= Wappenbüchlein =

A Wappenbüchlein ("little armorial", libellus scutorum) was published by Virgil Solis in 1555, printed in Nuremberg.
The title page introduces the work as follows:
Zu Ehren der Kay. und Kö. Mt., auch Bäpstlicher Heyligkeit, sambt anderer der Furnembsten auslendischen Kunigreichen, Churfürsten, Fürsten und gemeinen stenden, darauf des Heyligen Romischen Reichs grundveste gepflantzt unnd geordnet ist, Sovil derselben wappen zu bekhumen sind gewesen mit Iren namen und farben, Durch Virgil Solis Maler und Bürger zu Nürnberg, mit sonderm fleys gemacht

In English:
In honour of his imperial and royal majesty, and also his Holiness the pope, including some of the most noble foreign kingdoms, the prince-electors, princes and common estates on which the foundation of the Holy Roman Empire is planted and ordered, as many as have been available with their names and colours, by Virgil Solis, painter and burgher in Nuremberg, compiled with assiduity.

After presenting the imperial coat of arms, the royal coat of arms of Ferdinand I and those of the Habsburg territories at the time (Hungary, Bohemia, Dalmatia, Croatia, Slavonia, Spain, Austria, Burgundy, Brabant, Styria, Carinthia, Carniola, Luxembourg, Swabia, Württemberg, Burgau, Moravia, Habsburg, Tyrol, Pfirt, Kyburg, Alsace, Windic March, Portenau).

This is followed by the arms of "twelve kingdoms under the Roman Christian monarchy", viz. Germany, Hungary, Bohemia, Poland, France, Sweden,
Denmark, Scotland,
Spain, England, Portugal and Naples.
Solis goes on to present "the three earliest coats of arms in the world", which he makes out to be those of Abysey, Ganameus and Sabiey, and those of the Three Magi, Caspar, Balthaser, Melcher. Then there follow the arms of "foreign" kingdoms, partly fictional (including Gog and Magog).

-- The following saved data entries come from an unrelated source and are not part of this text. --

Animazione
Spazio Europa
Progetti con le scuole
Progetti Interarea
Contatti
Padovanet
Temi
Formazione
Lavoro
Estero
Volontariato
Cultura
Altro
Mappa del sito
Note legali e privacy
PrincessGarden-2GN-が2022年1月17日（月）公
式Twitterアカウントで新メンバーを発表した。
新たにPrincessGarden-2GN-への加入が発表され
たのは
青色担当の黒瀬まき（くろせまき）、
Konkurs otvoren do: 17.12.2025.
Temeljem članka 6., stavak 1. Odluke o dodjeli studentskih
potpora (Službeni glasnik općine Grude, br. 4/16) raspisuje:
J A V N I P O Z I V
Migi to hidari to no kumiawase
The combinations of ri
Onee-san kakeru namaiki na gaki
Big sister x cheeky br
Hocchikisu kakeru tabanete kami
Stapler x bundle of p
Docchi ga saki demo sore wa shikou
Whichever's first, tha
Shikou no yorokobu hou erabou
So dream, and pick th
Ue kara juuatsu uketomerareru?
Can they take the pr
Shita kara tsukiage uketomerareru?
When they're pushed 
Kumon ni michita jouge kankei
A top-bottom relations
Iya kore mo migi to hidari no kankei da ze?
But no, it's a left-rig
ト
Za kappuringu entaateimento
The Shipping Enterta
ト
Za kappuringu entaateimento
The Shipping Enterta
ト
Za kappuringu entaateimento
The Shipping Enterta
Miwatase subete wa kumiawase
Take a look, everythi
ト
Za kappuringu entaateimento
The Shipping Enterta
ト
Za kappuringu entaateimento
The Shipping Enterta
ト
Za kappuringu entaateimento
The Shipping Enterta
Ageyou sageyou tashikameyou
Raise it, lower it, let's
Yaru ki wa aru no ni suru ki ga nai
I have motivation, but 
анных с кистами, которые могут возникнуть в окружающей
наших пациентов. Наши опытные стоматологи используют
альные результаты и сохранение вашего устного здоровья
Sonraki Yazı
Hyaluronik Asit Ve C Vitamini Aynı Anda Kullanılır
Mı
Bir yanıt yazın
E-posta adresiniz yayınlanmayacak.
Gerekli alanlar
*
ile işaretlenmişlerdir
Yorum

Only after this follow the princely arms of the Holy Roman Empire: at first the seven prince-electors, followed by a presentation of four coats of arms of the hierarchy of "members" (glider) of the empire, in the order of dukes, margraves, burgraves, landgraves, counts, knights, cities (stet), villages (dorffer) and peasants (pavrn). Then there follows a fuller index of the arms of dukes, counts, barons, and knights.

The next section is dedicated to the arms of the Roman Catholic clergy, beginning with the Holy See, followed by cardinals, archbishops and bishops.

The book concludes with a page showing the arms of Nuremberg, and a short apology by the author, in which he asks the reader to correct possible mistakes.